The Roundup

Nov 18, 2025

Who was that masked man?

Justice Department sues to block California laws requiring ICE officers to show their faces, badges

Chronicle, BOB EGELKO: "New California laws prohibiting federal as well as local officers from wearing masks and requiring them to display their name or badge number were challenged in court Monday by the Trump administration, which said the state has no power to regulate U.S. law enforcement officers.

 

“The Federal Government, not California, has authority to control its own agents and activities,” lawyers for President Donald Trump’s Justice Department wrote in a suit filed in federal court in Los Angeles. They said the two laws “would recklessly endanger the lives of federal agents and compromise the operational effectiveness of federal law enforcement activities.”

 

CalPERS isn’t divesting from fossil fuels, but climate activists keep pushing

SacBee, WILLIAM MELHADO: : "Year after year, various groups have petitioned the state’s largest pension system to divest its billions of dollars from fossil fuel companies as the consequences of climate change continue to impact California.

PROBLEM REQUIREMENTS => In the news roundup above, in which court did the Justice Department file its suit challenging the California laws? The lines that follow come from a separate source unrelated to the news roundup above.

THE DATA =>
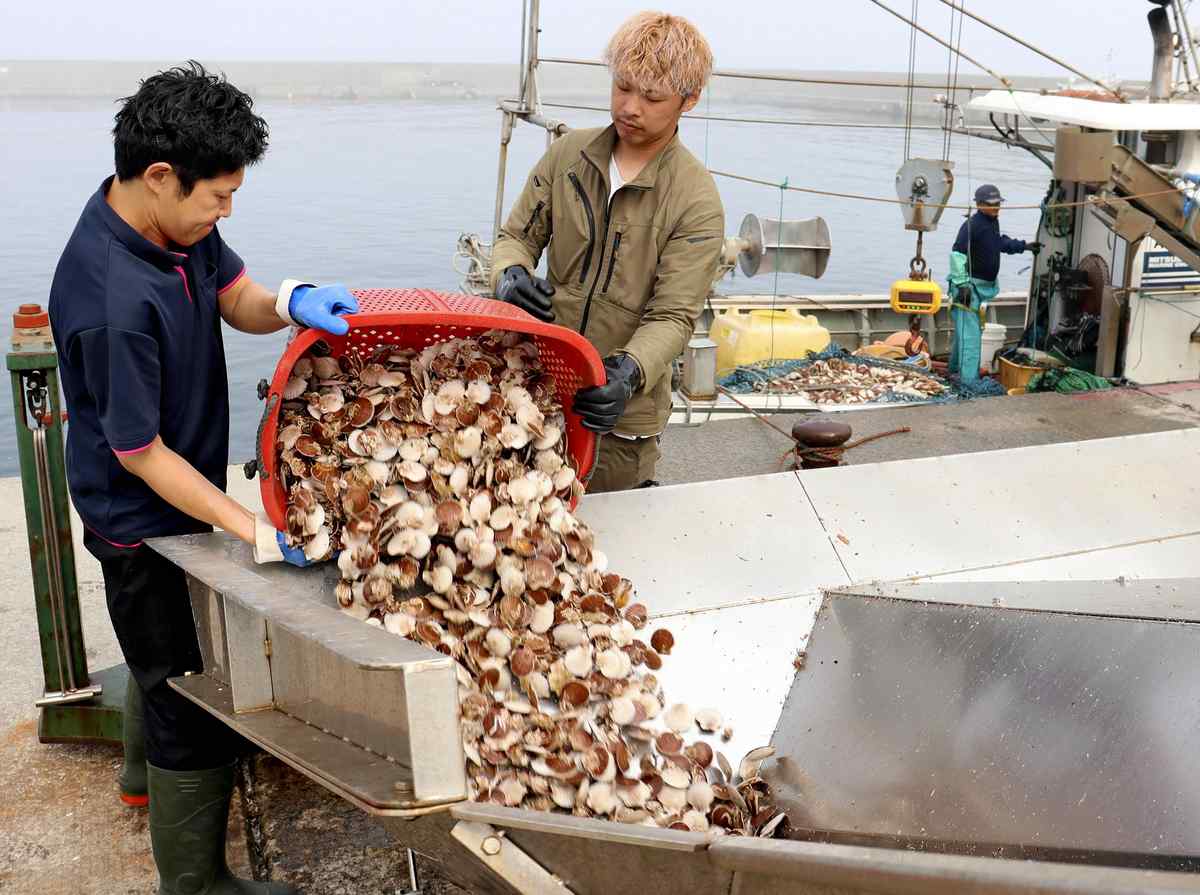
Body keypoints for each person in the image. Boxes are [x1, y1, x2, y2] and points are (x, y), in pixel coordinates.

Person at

RESPONSE => In federal court in Los Angeles.